Listed entries
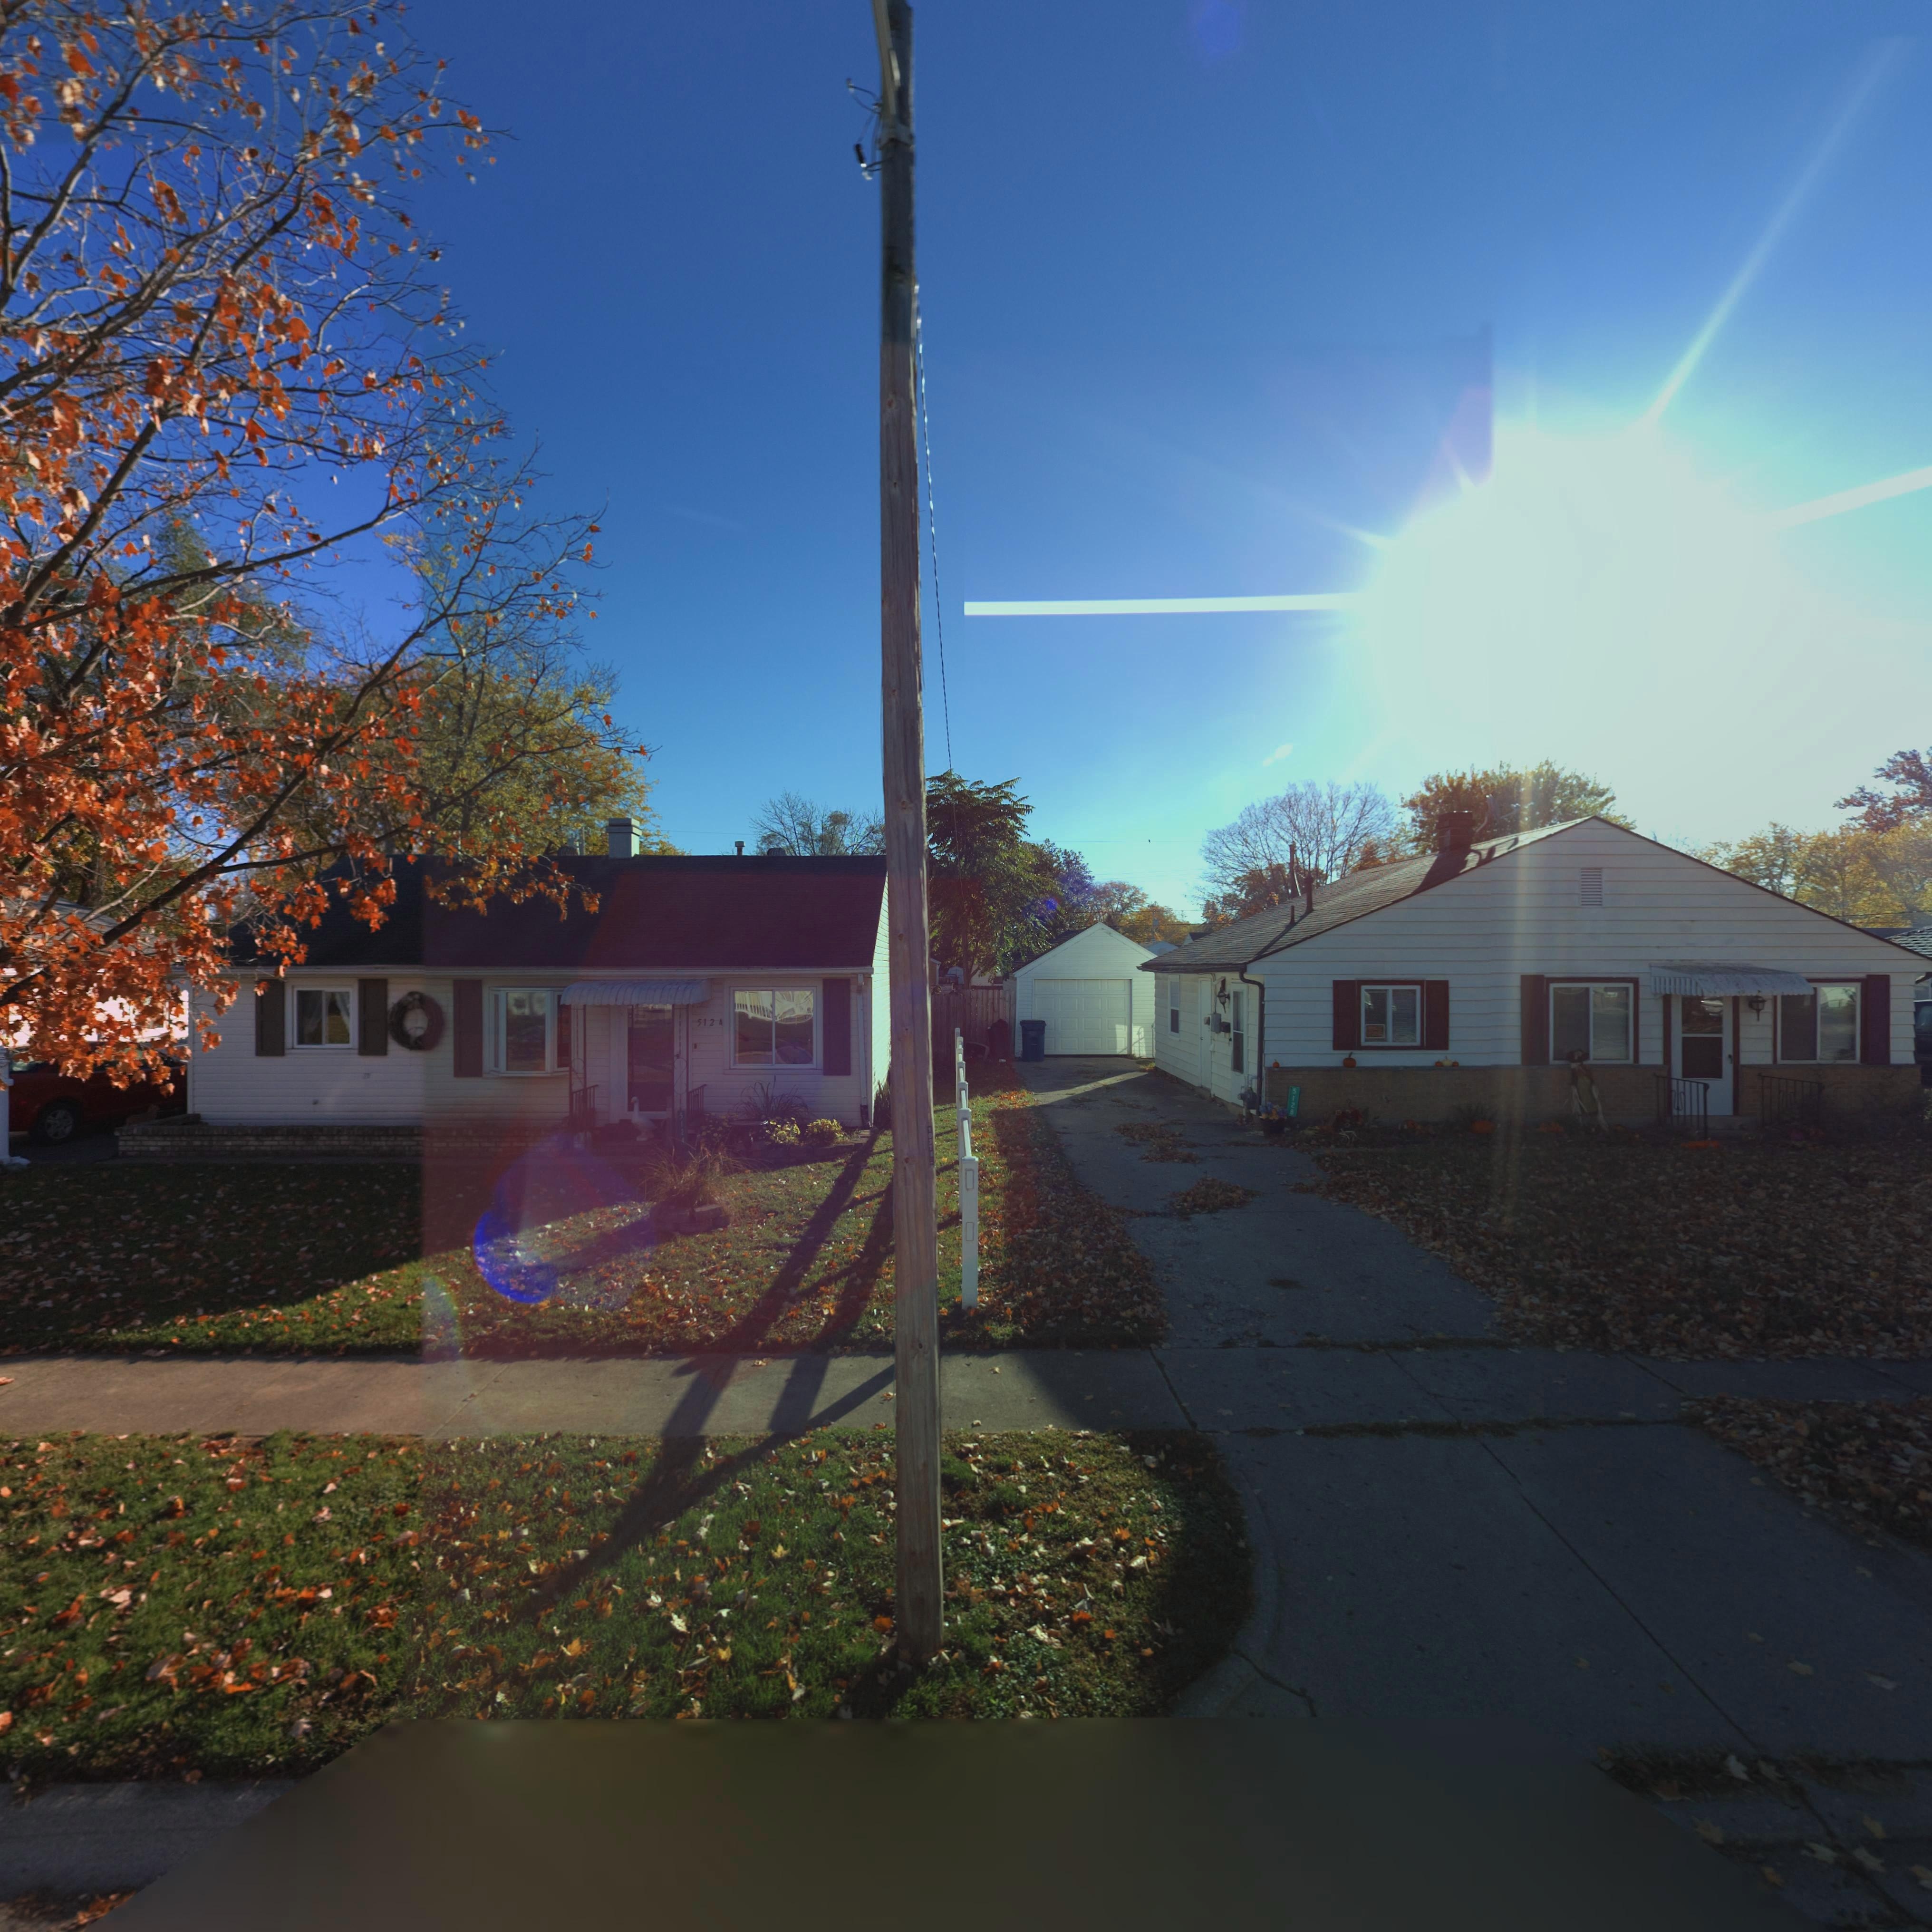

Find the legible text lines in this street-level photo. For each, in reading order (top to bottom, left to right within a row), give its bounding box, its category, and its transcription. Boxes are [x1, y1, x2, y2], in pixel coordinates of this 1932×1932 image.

[696, 1018, 723, 1027] StreetNumber: 5124
[1289, 1087, 1297, 1115] StreetNumber: 5128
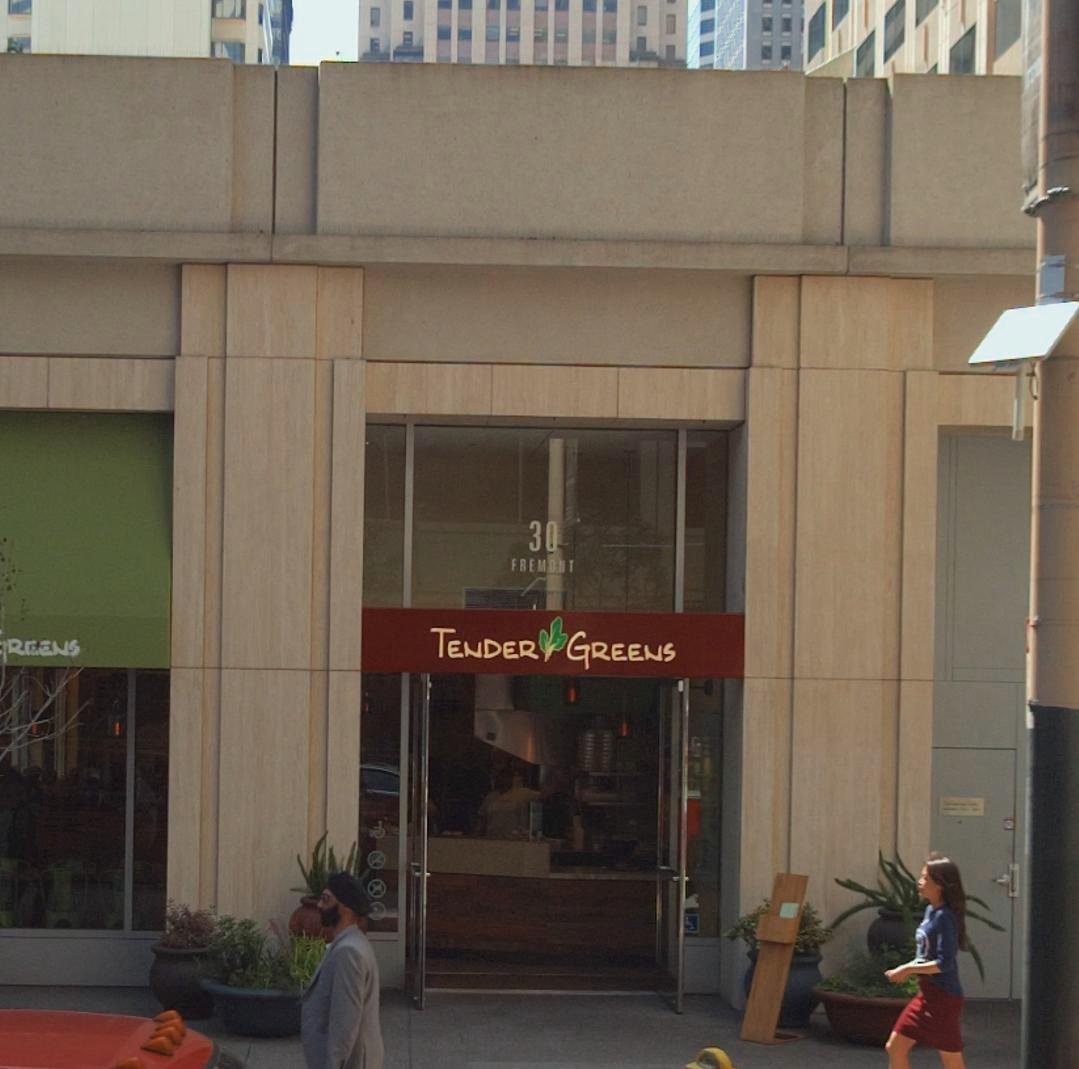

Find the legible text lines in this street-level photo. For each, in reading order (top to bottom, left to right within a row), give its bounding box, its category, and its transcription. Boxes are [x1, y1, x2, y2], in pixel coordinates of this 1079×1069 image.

[528, 519, 560, 554] StreetNumber: 30
[509, 554, 575, 575] StreetName: FREMONT
[5, 635, 80, 658] None: REENS
[427, 625, 677, 676] BusinessName: TENDER*GREENS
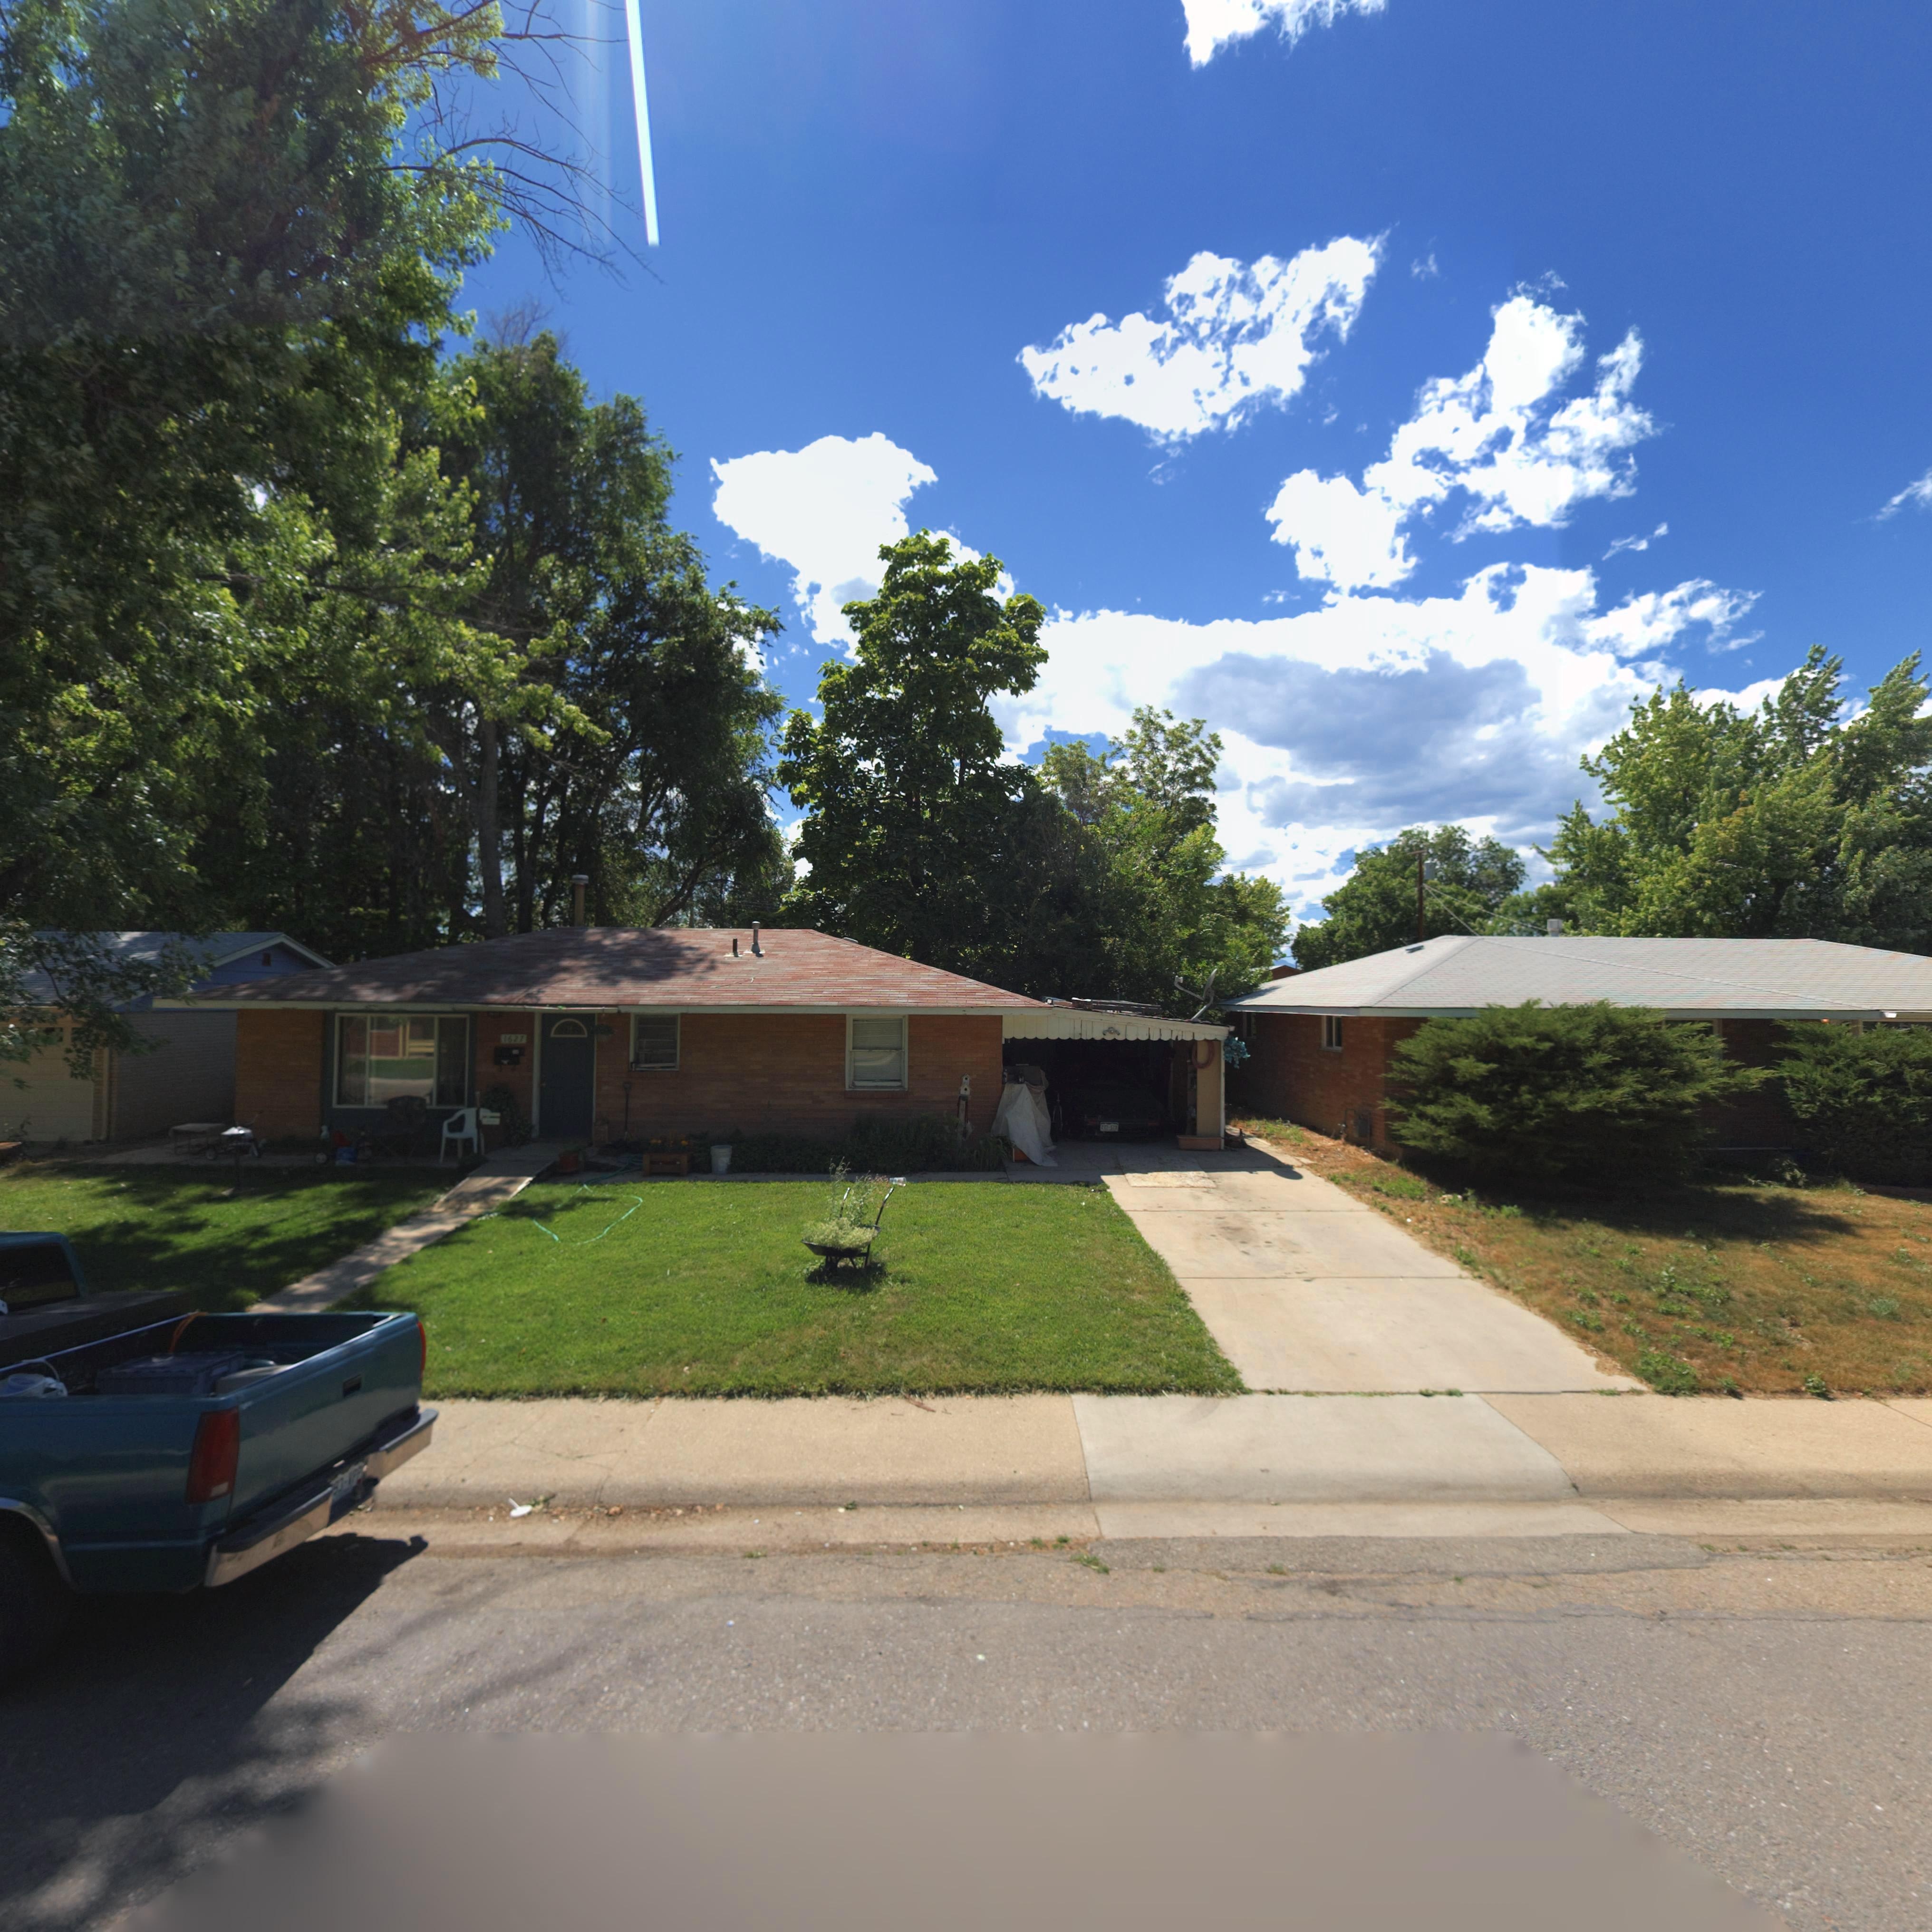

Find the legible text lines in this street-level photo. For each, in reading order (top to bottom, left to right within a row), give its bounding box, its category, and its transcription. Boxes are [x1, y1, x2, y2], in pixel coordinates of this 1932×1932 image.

[503, 1034, 525, 1043] StreetNumber: 1627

What the exercise asks
Arrange all of the data above as a numbered list with one line per item, skipping the blank lines. Leave the pictures out of the list.

Correct answer
1. Find the legible text lines in this street-level photo. For each, in reading order (top to bottom, left to right within a row), give its bounding box, its category, and its transcription. Boxes are [x1, y1, x2, y2], in pixel coordinates of this 1932×1932 image.
2. [696, 1018, 723, 1027] StreetNumber: 5124
3. [1289, 1087, 1297, 1115] StreetNumber: 5128
4. Find the legible text lines in this street-level photo. For each, in reading order (top to bottom, left to right within a row), give its bounding box, its category, and its transcription. Boxes are [x1, y1, x2, y2], in pixel coordinates of this 1079×1069 image.
5. [528, 519, 560, 554] StreetNumber: 30
6. [509, 554, 575, 575] StreetName: FREMONT
7. [5, 635, 80, 658] None: REENS
8. [427, 625, 677, 676] BusinessName: TENDER*GREENS
9. Find the legible text lines in this street-level photo. For each, in reading order (top to bottom, left to right within a row), give its bounding box, its category, and its transcription. Boxes are [x1, y1, x2, y2], in pixel coordinates of this 1932×1932 image.
10. [503, 1034, 525, 1043] StreetNumber: 1627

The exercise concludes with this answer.